Silicon Valley wants to deploy AI nursebots to handle your care

Medical startup Hippocratic AI and Nvidia say it's all about the chatbots' 'empathy inference.'
Woman talking with nurse chatbot on iPad
Hippocratic AI is using Nvidia GPUs to power its nurse chatbot avatars. Nvidia / Hippocratic AI / YouTube

The medical startup Hippocratic AI and Nvidia have announced plans to deploy voice-based “AI healthcare agents.” In demonstration videos provided Monday, at-home patients are depicted conversing with animated human avatar chatbots on tablet and smartphone screens. Examples include a post-op appendectomy screening, as well as a chatbot instructing someone on how to inject penicillin. Hippocratic’s web page suggests providers could soon simply purchase its nursebots for less than $9/hour to handle such tasks, instead of paying an actual registered nurse $90/hour, Hippocratic claims. (The average pay for a registered nurse in the US is $38.74/hour, according to a 2022 U.S. Bureau of Labor Statistics’ occupational employment statistics survey.)

A patient’s trust in AI apparently is all about a program’s “seamless, personalized, and conversational” tone, said Munjal Shah, Hippocratic AI co-founder and CEO, in the company’s March 18 statement. Based on their internal research, people’s ability to “emotionally connect” with an AI healthcare agent reportedly increases “by 5-10% or more” for every half-second of conversational speed improvement, dubbed Hippocratic’s “empathy inference” engine. But quickly simulating all that worthwhile humanity requires a lot of computing power—hence Hippocratic’s investment in countless Nvidia H100 Tensor Core GPUs.
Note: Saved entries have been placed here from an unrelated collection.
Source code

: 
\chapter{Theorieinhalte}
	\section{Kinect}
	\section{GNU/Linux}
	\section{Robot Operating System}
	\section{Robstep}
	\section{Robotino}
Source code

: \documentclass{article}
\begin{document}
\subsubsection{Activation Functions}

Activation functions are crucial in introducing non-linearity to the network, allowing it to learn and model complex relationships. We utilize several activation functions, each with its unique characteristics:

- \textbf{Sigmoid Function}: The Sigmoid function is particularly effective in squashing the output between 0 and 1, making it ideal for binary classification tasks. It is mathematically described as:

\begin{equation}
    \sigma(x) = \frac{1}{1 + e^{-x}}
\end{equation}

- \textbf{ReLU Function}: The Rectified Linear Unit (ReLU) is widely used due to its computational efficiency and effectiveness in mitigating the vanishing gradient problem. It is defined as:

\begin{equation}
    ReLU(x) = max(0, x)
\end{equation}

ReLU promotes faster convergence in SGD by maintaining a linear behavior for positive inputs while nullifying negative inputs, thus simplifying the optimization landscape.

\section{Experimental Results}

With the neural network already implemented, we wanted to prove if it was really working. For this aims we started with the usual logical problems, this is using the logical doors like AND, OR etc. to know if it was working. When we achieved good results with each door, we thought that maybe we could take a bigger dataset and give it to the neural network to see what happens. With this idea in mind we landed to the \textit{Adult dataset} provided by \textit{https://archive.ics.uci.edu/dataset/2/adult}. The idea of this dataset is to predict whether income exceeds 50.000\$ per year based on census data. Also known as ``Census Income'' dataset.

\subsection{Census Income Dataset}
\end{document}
“Voice-based digital agents powered by generative AI can usher in an age of abundance in healthcare, but only if the technology responds to patients as a human would,” said Kimberly Powell, Nvidia’s VP of Healthcare, said on Monday

[Related: Will we ever be able to trust health advice from an AI?]

But an H100 GPU-fueled nurse-droid’s capacity to spew medical advice nearly as fast as an overworked healthcare worker is only as good as its accuracy and bedside manner. Hippocratic says it’s also got that covered, of course, and cites internal surveys and beta testing of over 5,500 nurses and doctors voicing overwhelming satisfaction with the AI as proof. When it comes to its ability to avoid AI’s (well documented) racial, gendered, and age-based biases, however, testing is apparently still underway. And in terms of where Hippocratic’s LLM derived its diagnostic and conversational information—well, that’s even vaguer than their mostly anonymous polled humans.
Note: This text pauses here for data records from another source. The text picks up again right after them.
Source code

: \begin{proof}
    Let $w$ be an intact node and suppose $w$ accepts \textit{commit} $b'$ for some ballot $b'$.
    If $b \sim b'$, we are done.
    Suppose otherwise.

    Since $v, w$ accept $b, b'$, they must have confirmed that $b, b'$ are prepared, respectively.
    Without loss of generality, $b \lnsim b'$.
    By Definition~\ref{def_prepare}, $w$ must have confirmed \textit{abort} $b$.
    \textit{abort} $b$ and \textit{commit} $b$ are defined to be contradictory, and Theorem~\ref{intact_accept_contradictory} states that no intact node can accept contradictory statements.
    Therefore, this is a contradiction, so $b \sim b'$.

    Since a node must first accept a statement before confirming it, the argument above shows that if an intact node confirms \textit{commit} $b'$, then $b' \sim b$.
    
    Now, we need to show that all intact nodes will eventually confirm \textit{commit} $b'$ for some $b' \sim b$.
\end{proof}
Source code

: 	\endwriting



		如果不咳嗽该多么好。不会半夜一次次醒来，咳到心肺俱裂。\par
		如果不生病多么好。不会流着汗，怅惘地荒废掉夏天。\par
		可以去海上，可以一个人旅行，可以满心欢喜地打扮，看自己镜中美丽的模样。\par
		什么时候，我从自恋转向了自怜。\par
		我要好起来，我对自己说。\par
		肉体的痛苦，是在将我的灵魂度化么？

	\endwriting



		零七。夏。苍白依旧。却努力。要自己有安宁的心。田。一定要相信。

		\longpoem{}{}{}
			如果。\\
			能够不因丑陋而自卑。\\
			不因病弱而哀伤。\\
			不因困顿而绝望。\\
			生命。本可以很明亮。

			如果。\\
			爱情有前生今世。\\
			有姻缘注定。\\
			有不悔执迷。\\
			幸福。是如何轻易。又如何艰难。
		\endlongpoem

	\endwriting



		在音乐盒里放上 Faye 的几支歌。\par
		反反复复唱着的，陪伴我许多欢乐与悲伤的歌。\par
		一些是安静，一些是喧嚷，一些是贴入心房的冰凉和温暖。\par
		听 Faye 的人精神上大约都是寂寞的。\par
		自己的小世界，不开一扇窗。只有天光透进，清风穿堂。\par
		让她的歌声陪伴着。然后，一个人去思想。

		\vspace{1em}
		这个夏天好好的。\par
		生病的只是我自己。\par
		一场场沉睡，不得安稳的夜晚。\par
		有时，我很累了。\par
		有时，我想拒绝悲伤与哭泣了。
In the company’s white paper detailing Polaris, its “Safety-focused LLM Constellation Architecture for Healthcare,” Hippocratic AI researchers say their model is trained “on a massive collection of proprietary data including clinical care plans, healthcare regulatory documents, medical manuals, drug databases, and other high-quality medical reasoning documents.” And that’s about it for any info on that front. PopSci has reached out to Hippocratic for more specifics, as well as whether or not patient medical info will be used in future training.

In the meantime, it’s currently unclear when healthcare companies (or, say, Amazon, for that matter) can “augment their human staff” with “empathy inference” AI nurses, as Hippocratic advertises. The company did note it’s already working with over 40 “beta partners” to test AI healthcare agents on a wide gamut of responsibilities, including chronic care management, wellness coaching, health risk assessments, pre-op outreach, and post-discharge follow-ups.

It’s hard to envision a majority of people ever preferring to talk with uncanny chat avatars instead of trained, emotionally invested, properly compensated healthcare workers. But that’s not necessarily the point here. The global nursing shortage remains dire, with recent estimates pointing to a shortage of 15 million health workers by 2030. Instead of addressing the working conditions and wage concerns that led unions representing roughly 32,000 nurses to strike in 2023, Hippocratic claims its supposed cost-effective AI solution is the “only scalable way” to close the shortfall gap—a scalability reliant on Nvidia’s H100 GPU.

The H100 is what helped make Nvidia one of the world’s most lucrative, multi trillion-dollar companies, and the chips still support many large language model (LLM) AI supercomputer systems. That said, it’s now technically Nvidia’s third most-powerful offering, following last year’s GH200 Grass Hopper Super Chip, as well as yesterday’s simultaneous reveal of a forthcoming Blackwell B200 GPU. Still, at roughly $30,000-to-$40,000 per chip, the H100’s price tag is reserved for the sorts of projects valued at half-a-billion dollars–projects like Hippocratic AI.

But before jumping at the potential savings that an AI labor workaround could provide the healthcare industry, it’s worth considering these bots’ energy costs. For reference, a single H100 GPU requires as much power per day as the average American household.